A friend from her tandai said to her once, "I wish I were like you, Akiko. You're so much more grown-up than the rest of us."
It was a rare sentiment, even for this girl. Akiko gave her a wondering look, and set down the teacup she had brought to her lips.
"No," she said, "I'm fortunate, that's all."
At the time she was already engaged to the son of her father's sensei, a man considerably older than she, with grave, deep-set eyes and a rare smile. He had frequented her home since before she was born, in order to play go and hold discussions with her father and older brother. As a small child she would not enter the room set aside for this purpose (though she had no memory of a prohibition), and thus there had been nothing to distinguish him from the other players, young and old, who did the same.
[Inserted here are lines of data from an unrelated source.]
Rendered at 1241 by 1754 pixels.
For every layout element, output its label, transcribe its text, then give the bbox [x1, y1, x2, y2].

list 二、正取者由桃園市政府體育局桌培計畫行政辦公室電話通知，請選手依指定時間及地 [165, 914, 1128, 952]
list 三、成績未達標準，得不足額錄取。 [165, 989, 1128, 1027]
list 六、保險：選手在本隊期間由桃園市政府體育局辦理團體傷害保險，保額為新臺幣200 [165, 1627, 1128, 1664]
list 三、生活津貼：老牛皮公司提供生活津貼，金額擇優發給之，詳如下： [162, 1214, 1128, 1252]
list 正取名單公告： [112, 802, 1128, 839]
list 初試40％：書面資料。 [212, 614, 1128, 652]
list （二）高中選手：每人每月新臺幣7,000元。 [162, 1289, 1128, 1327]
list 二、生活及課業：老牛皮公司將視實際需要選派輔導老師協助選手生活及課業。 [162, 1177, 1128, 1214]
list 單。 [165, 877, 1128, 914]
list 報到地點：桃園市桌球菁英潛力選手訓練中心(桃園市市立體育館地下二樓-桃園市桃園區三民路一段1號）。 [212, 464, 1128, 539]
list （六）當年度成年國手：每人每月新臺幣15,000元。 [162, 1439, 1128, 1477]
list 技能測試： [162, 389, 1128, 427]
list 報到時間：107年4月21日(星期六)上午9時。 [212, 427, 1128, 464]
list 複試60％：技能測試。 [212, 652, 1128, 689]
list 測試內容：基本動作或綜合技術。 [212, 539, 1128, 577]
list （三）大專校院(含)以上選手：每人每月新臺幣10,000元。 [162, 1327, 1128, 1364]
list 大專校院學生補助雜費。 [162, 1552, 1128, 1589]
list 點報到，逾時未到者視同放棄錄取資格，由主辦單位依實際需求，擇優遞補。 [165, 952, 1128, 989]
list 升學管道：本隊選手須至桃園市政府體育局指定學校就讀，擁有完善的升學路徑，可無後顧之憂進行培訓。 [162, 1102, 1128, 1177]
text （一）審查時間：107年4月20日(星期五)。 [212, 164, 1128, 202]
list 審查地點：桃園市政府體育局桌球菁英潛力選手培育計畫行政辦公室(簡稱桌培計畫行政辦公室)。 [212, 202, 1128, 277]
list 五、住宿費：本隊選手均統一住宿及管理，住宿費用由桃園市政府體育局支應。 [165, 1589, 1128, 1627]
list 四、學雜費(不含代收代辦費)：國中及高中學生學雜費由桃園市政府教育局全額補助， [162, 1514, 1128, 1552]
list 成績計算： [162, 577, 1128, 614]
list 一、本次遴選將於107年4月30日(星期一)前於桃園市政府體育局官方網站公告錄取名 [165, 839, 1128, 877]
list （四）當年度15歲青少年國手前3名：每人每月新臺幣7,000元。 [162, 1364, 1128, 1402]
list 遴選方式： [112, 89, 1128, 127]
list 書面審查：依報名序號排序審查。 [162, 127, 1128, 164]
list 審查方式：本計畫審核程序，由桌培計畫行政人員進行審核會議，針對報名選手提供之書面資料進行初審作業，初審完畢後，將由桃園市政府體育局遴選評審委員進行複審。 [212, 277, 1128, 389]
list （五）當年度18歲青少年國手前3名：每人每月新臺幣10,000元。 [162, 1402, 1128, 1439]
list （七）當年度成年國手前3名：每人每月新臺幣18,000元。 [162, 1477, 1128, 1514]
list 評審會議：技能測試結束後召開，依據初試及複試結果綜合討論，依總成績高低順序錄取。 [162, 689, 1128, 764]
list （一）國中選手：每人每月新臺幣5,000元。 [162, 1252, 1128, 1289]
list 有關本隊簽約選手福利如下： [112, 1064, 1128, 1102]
Later, during the summers, she would bring them glasses of barley tea, and stay some minutes to observe. The screens were habitually left open for the breeze. She would kneel just beyond the reach of the afternoon sunlight flooding the veranda, navy school skirt smoothed over her white knees, and watch the men's hands as they moved over the board. In this manner she learnt openings and patterns, but the purpose was secondary. She liked the overlapping clicks of pebbles on wood, and the quiet way the players breathed: like animals who had forgotten their bodies. Sometimes, if she did not remember to move, the lowering sun would dazzle her eyes.
At length his hands were as familiar to her as her own; they were more dear.
He named their child after her, but Akira was not hers for the molding. He was destined, as she had known he would be. Perhaps if there had been another: a younger son, or a daughter like herself...
Still it was unfair to say Akira was more his father's son than hers. All the men in her life belonged to the same order. She changed, and so did they, but the light in their eyes did not.